• Question: 1. Do you think morals are important for any Scientist?

    Asked by setbuddiesx to Gioia, Iain, Jo, Leo, Mariam on 19 Jun 2010 in Categories: .
    • Photo: Iain Moal

      Iain Moal answered on 14 Jun 2010:


      Yes. I think they are important for EVERYONE!

    • Photo: Gioia Cherubini

      Gioia Cherubini answered on 14 Jun 2010:


      It is extremely important to be honest and to not manipulate data, just because your results don’t look good enough. Even more, since we get money from charity, we have always to remember that it’s more important the reason why we are doing research than try to help our career in a dishonest way.

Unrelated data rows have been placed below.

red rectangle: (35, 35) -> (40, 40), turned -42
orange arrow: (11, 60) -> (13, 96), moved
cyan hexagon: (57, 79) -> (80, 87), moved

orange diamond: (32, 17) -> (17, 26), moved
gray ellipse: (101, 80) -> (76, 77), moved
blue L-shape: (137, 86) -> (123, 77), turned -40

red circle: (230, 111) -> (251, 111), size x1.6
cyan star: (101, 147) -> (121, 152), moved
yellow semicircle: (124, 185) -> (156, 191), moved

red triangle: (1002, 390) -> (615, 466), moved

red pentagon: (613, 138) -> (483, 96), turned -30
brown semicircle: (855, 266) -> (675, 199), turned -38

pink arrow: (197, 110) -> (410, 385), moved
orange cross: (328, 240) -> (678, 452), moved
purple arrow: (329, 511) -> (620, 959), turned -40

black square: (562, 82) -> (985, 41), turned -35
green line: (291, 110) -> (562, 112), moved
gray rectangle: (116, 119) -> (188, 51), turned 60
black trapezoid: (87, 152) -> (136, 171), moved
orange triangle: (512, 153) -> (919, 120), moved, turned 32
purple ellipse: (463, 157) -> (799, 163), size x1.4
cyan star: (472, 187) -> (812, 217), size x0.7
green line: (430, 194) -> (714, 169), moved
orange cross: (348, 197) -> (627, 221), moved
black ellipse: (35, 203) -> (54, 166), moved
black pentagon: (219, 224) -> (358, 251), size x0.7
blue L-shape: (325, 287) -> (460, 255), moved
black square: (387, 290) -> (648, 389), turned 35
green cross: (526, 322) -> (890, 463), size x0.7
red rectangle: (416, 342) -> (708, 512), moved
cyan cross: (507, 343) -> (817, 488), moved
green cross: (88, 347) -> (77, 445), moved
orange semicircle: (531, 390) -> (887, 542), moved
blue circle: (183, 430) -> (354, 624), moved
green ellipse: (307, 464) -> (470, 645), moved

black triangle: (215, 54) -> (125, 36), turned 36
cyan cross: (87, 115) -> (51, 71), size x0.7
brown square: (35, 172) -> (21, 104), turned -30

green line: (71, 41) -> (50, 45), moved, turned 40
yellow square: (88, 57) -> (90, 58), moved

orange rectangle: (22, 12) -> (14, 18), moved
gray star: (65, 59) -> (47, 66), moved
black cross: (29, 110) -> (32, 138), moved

    • Photo: Joanna Watson

      Joanna Watson answered on 14 Jun 2010:


      I think that morals are very important for scientists – and for everyone else. Most of us don’t have to make major moral decisions every day, but sometimes we really have to think about the research we are doing and whether it is the right thing to do. Are we researching the right things, and could we harm anyone with our research or the things we find out?

      The main thing I have to be careful of in my work is making sure that people’s personal details which they generously share with us, to help other people, are kept completely confidential.

    • Photo: Leo Garcia

      Leo Garcia answered on 14 Jun 2010:


      Certainly!

      Being honest and open in your research is vital. Take the recent case of the autism and MMR hoax. The scientist behind that (Andrew Wakefield – http://en.wikipedia.org/wiki/Andrew_Wakefield) was not honest about his research methods and results, and in fact collected his data in an extremely unethical way.

      As a result, he caused an enormous drop in trust in a hugely important vaccine – in turn causing several cases of potentially very dangerous measles in children. When the journal that published his work found out about how dishonest and unethical his work had been, they removed the paper from the journal records and disassociated themselves from the work. As such, he is now not only completely disgraced as a scientist, but has also endangered the lives of children across the UK.

      So – morals are VERY important for scientists! Fortunately the scientific method has lots of safeguards built in to it to try and weed out fraud and dishonesty.

    • Photo: Mariam Orme

      Mariam Orme answered on 19 Jun 2010:


      Yes, I think that morals are very important for all scientists. We should always consider the morality of the research we are doing and of how we do the experiments. But it’s not always clear cut… for example, the scientists who developed the first atomic bomb could be seen to have acted immorally because they developed a weapon that killed something like 100,000 Japanese people when the bombs were dropped on Hiroshima and Nagasaki. But if you look at it differently, the scientists acted morally because the bombs brought about the end of the second world war.